Z
atonie, Pologne, seconde moitié du XXe siècle. La guerre est finie et le rideau de fer est tombé. Une vie à peu près normale a pu reprendre son cours sous le joug d’un parti communiste tout puissant. La situation n’est pas facile, mais la paix règne enfin. La mort de Staline, en 1953, pourrait même apporter un peu de répit à la population, qui sait. En attendant la concrétisation des promesses du paradis des travailleurs, Zofia et Stanisław Wachowisz prennent leur mal en patience et tentent de faire contre mauvaise fortune bon cœur. Un enfant, un deuxième en route, une maison en construction, ce ne sont pas les projets qui manquent. Et puis, Zofia entretient un rêve secret : visiter Paris ! Sa sœur y est déjà et lui envoie régulièrement des lettres qui lui font s’échapper de son quotidien gris et si monotone. Un jour, elle aura un passeport et pourra aller en France, c’est certain, sinon à quoi bon continuer ?
Łukasz Wojciechowski passe en mode chronique biographique à cent pour cent en retraçant le plus fidèlement possible la vie de sa grand-mère. À l’occasion, il rend également hommage aux Polonais qui, après un conflit destructeur, endurèrent pendant près de cinquante ans les «joies» du socialisme le plus aliénant. Le projet est évidemment grave, rempli de respect et d’émotion. En effet, il est impossible ne pas être touché par les épreuves qui ont entaché la trajectoire de ce couple lambda. Seulement, dans ses albums précédents, l’auteur avait su élargir sa focale et généraliser son propos. Le rôle de l’urbanisme et de l’architecture sur le devenir des populations, l’importance de l’art, etc., ces éléments venaient appuyer et renforcer les personnages. Ce n’est malheureusement pas le cas dans Loin de Paris. Le scénario se limite à la description des différents évènements que croisent cette femme et cet homme. Seules les lettres parisiennes de la sœur de l’héroïne permettent quelques rares parenthèses ou respirations bienvenues.
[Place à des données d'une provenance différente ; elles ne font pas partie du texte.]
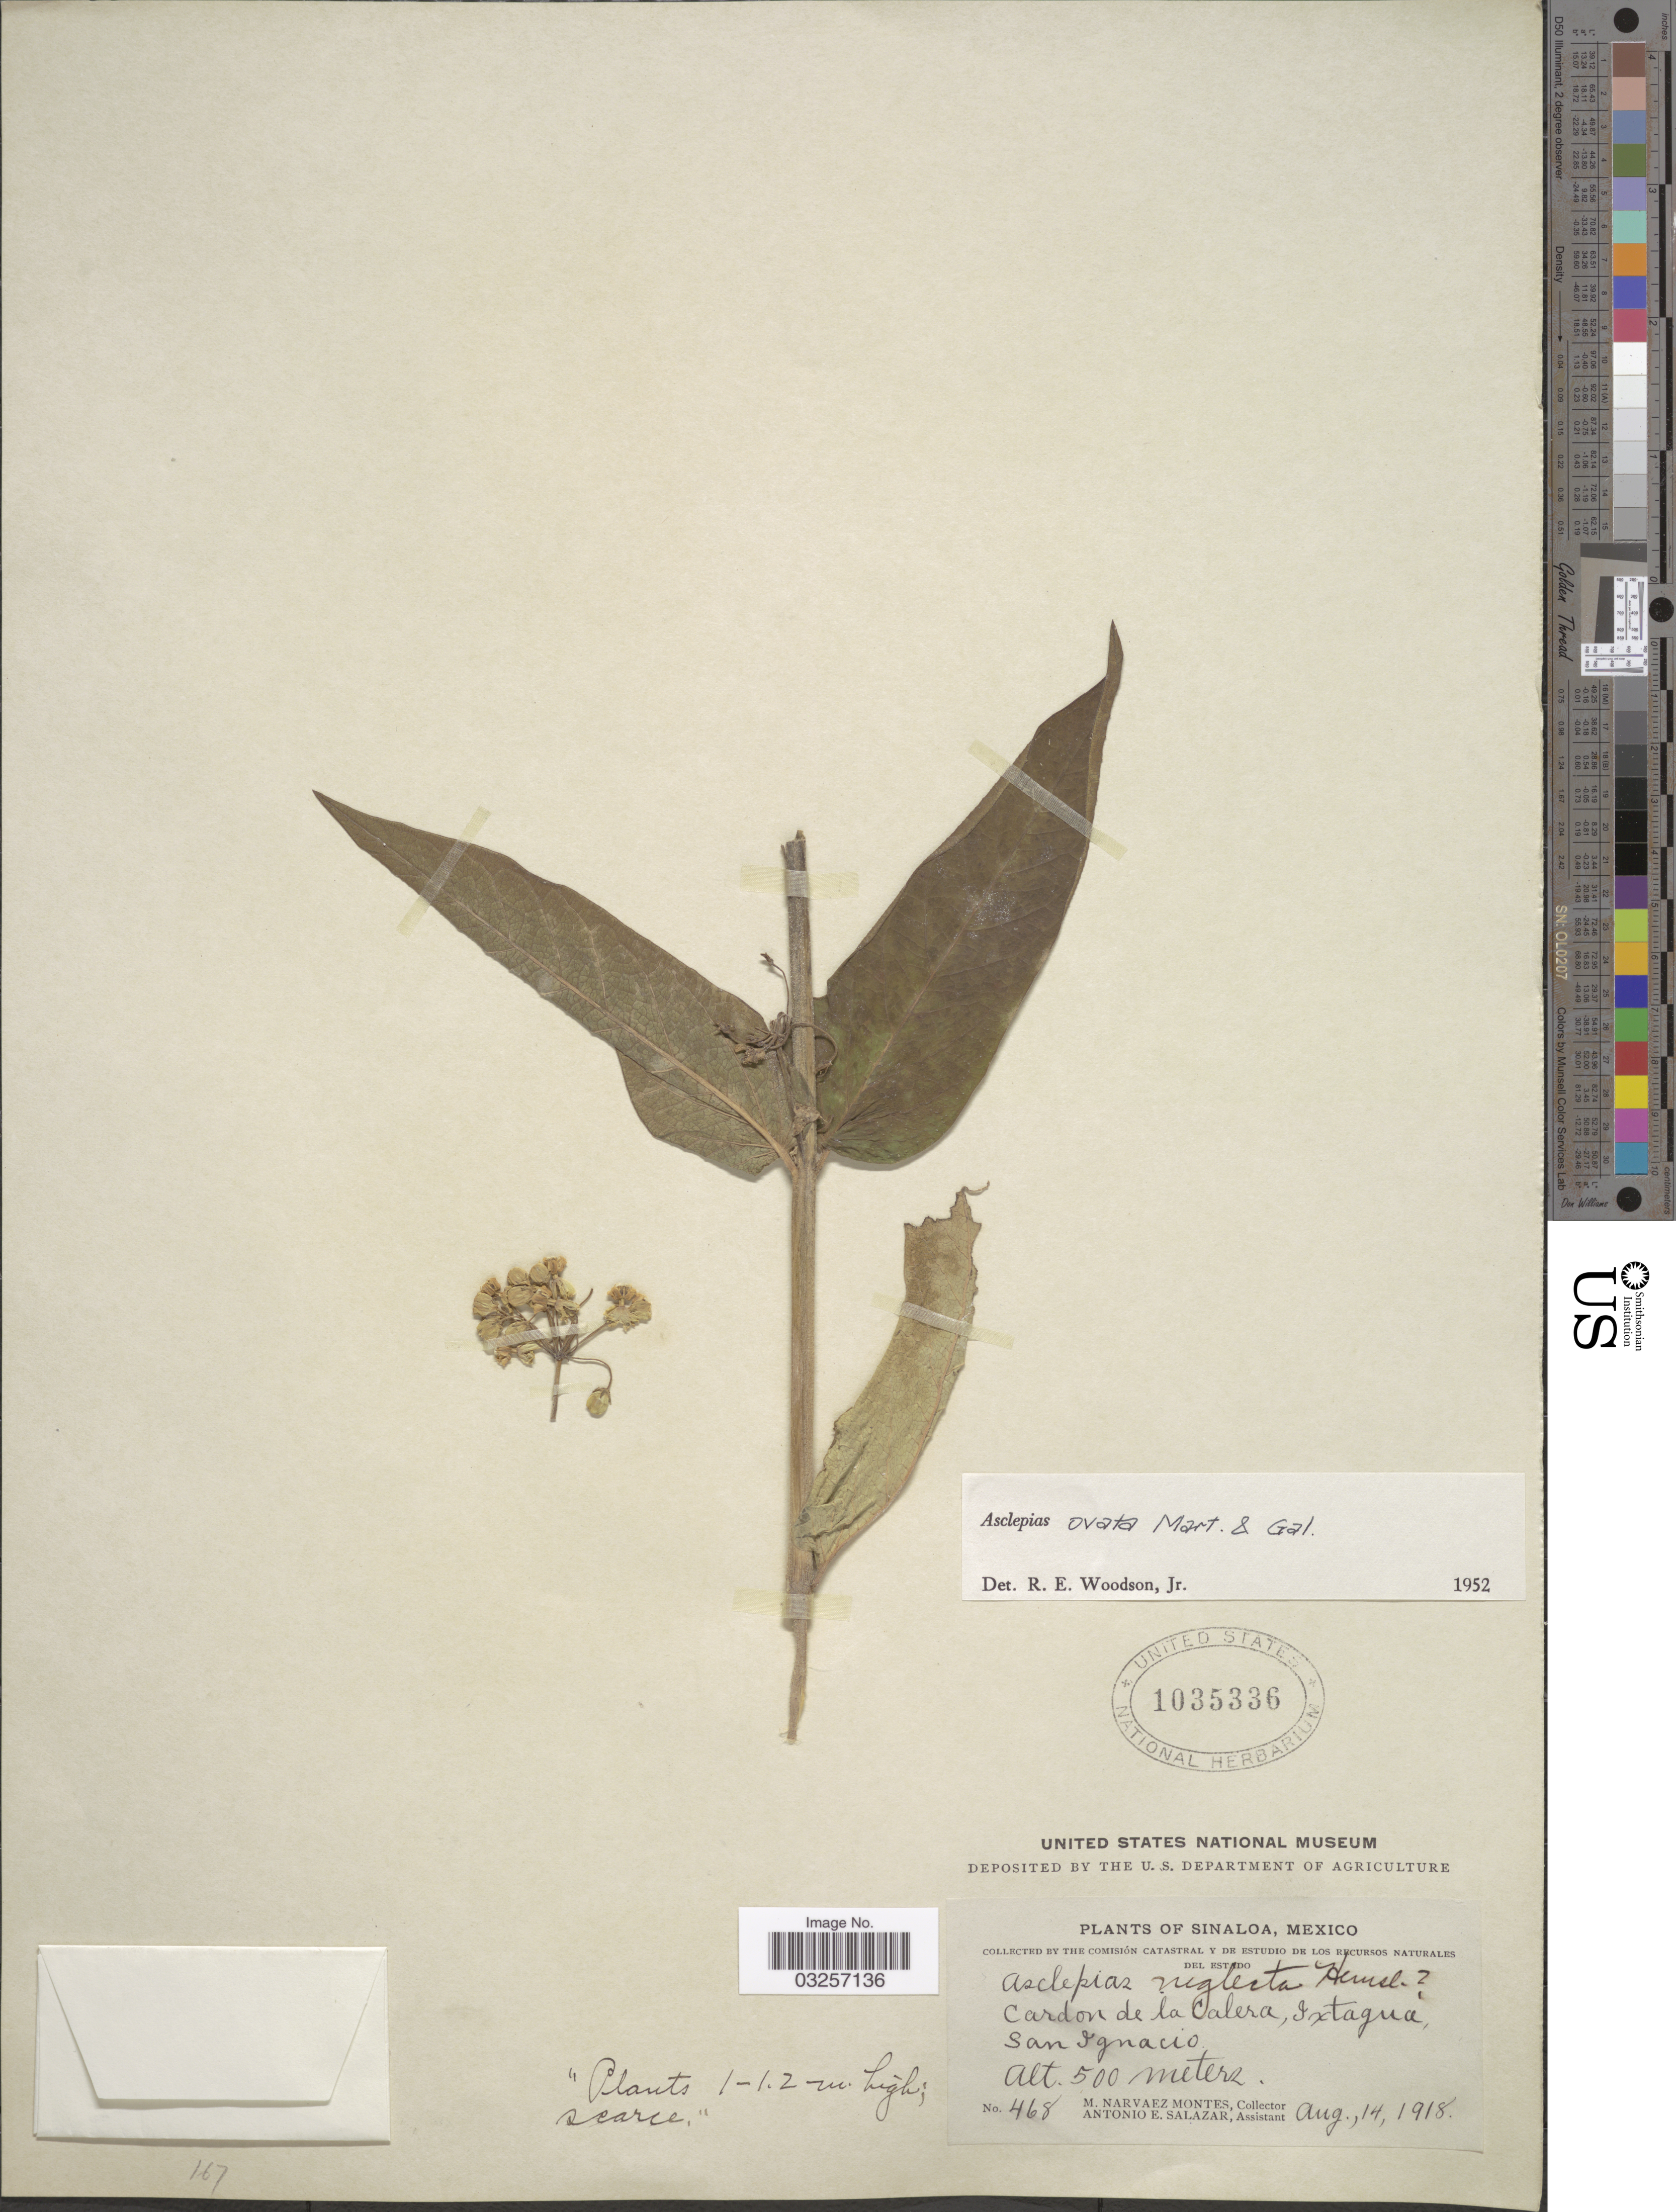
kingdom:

Trait mécanique et style désincarné, l’approche informatique du dessinateur est désormais bien connue. Le côté synthétique des dessins se montrait parfait afin de dépeindre la réalité des grands ensembles, des villes et du béton en général. Pour ce qui est de la psychologie des protagonistes, de la nature ou du vent sur la plaine de la voïvodie de Lubusz, le résultat s’avère moins probant. Pourtant, Wojciechowski ne démérite pas et propose quelques inventions purement graphiques intéressantes.
Récit familial avant tout, Loin de Paris demeure un peu trop personnel pour totalement embarquer les lecteurs. Il reste un témoignage intéressant d’une époque révolue et déjà passablement oubliée, voire désuète (cf. l’anecdote de la visite de Youri Gagarine, par exemple). À réserver aux amateurs de l’Histoire de l’Europe de l’Est et de réalisme social.
Les avis
Jcn664
Le 14/10/2025 à 10:17:11
Loin de Paris est une œuvre extrêment intimiste Et contrairement à l'avis du chroniqueur ayant passé complètement à côté de son sujet. Le. Côté personnel et très intimiste, c'est tous à fait le principe même de l'œuvre.
Ça ne cherche pas à embarquer le lecteur mais à témoigner aux lecteurs d'une époque certe révolue mais pas totalement désuet, il faut aussi derrière avoir une grille de lecture différente cette situation est encore actuel dans pas mal de pays, contexte historique différents.
On retrace cette jeune femme aimé de son marié mais qui se sent prisonnière de sa vie, à cause de son propre pays et des communistes de l'est.
Et qui n'a que pour s'évader de sa vie maurose du communisme polonais, les lettres de sa sœurs vivant à Paris, lui envoyant des ouvrages, des disques.
Pouvoir aussi ressentir du point de vue des habitants du blocs de l'est cette relation étrange presque bizarre d'avoir une mère en état de choque devant un vinyle en mode oh que c'edt beau,
C'est la que le bouquin nous rappelle par quelques petites finesses l'écart presque multidimensionnelle entre le blocs de l'ouest, et le bloc de l'est, comme deux monde parallèle qui se côtoies.
Chose qu'aujourd'hui on a plus tellement, et qu'on oublie trop souvent ça.
Le livre est aussi profondément triste dans son approche mais arrive avec certaines fulgurances à rendre le tous léger avec une finesses d'as l'écriture par certains trait humoristiques allegeant bien l'œuvre, ça rend plus de légèreté et c'est plutôt bien dosé.
Apres, la direction artistique est celons moi fabuleuse et une prise de risque assez phénoménal, et très atypique et expérimental dans un certains sens, c'est peut être un bon roman graphique qu'on pourrait lire en complément de la couleur des choses, flatland par exemple, dans cette continuité de roman graphique expérimentale ou délirante.